I love how spontaneous life can be sometimes. I’m on a one-year sabbatical, and the one day I decide to pop back into the office, my boss needs me to retrieve some emails for an audit, and I happen to click on an old email in my inbox about a talk, which so happens to be taking place on that very day, in about 10 minutes. The topic? About being happy. Well, why not!
And so it was thanks to that brush of serendipity that I got to sit in as Nino Gruettke of Learn Love Laugh (http://learn-love-laugh.com) stressed the importance of making your passions the source of your happiness instead of striving for success as is measured by others.
Why? Because success is defined by others. It is always a comparison. There is always a standard, a benchmark, a quota. It is a recognition that is given to you by others, and if they can give it to you, they can also just as easily take it away. People start with passion, he said, and probably only 1 out of 10 make it to the media. Suddenly everybody knows about them, people want to know how to become like them. Does it make the other 9 less happy doing what they love?

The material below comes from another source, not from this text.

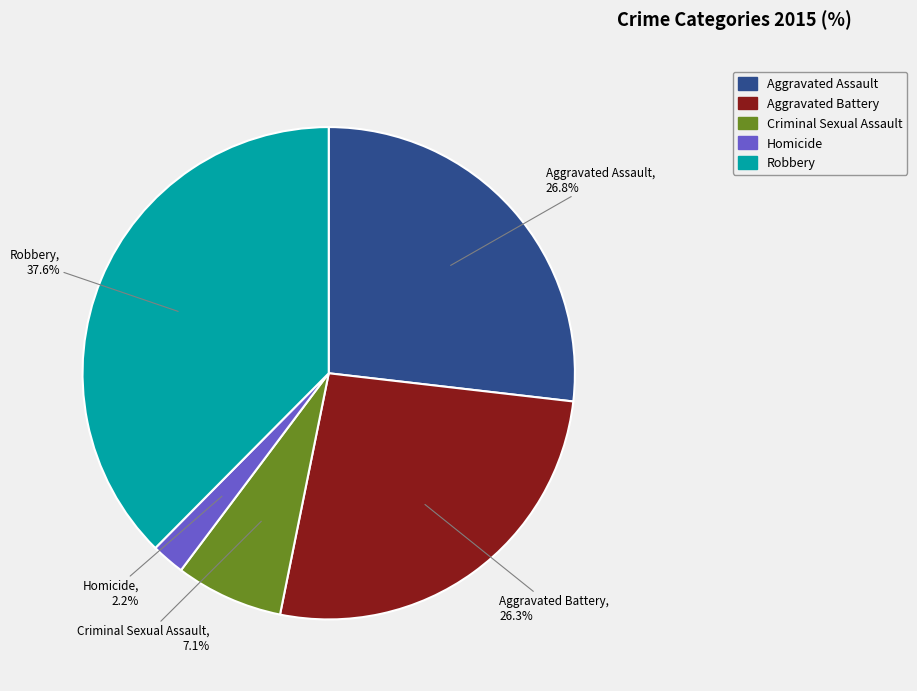

Is Criminal Sexual Assault the majority of the pie?

No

Unfortunately, happiness today seems to be measured more by success than anything else. Everything has become a comparison. Society has taught us hierarchies even in the brands we use. Somehow, we know to favour an Audi over a Toyota, to “graduate” from Coach to Gucci, to “aim” for an IWC instead of cherishing that good old Casio. I use a brand of toothpaste called Close Up because it costs $2 for a large tube – how many of us only use Darlie or Colgate and not because it tastes great?

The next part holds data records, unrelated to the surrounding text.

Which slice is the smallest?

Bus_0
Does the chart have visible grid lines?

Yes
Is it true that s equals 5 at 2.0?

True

The difference between success and passion, he mentioned, is akin to driving your ferrari along Orchard Road on a weekend, versus driving your ferrari on the open road just by yourself – is it a statement, or something that brings you joy because you are a motoring enthusiast who truly appreciates the precision engineering and technical capabilities of the car?

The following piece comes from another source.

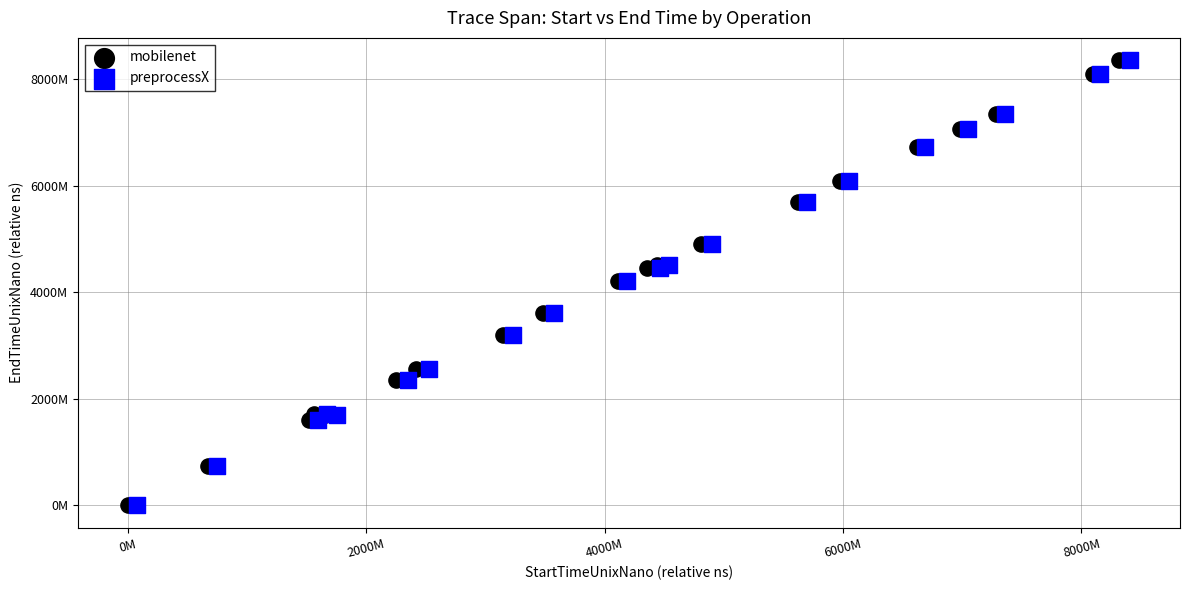

What are all the series names shown in the legend?

mobilenet, preprocessX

If you think about it, really, what makes us unhappy is when we think we’re failing. When we don’t have the things we think we should have. When we stress ourselves trying to achieve something we think we must achieve. When success is out of reach. Seriously? Why do we do these things to ourselves? Why are we willingly making ourselves unhappy?
I love when he read out Robert F. Kennedy’s quote from his 1968 address: “Yet the gross national product does not allow for the health of our children, the quality of their education, or the joy of their play. It does not include the beauty of our poetry or the strength of our marriages; the intelligence of our public debate or the integrity of our public officials. It measures neither our wit nor our courage; neither our wisdom nor our learning; neither our compassion nor our devotion to our country; it measures everything, in short, except that which makes life worthwhile.”
What happened to doing things we loved for no other reason than because we love them?
Go with passion, he said. Always go with passion.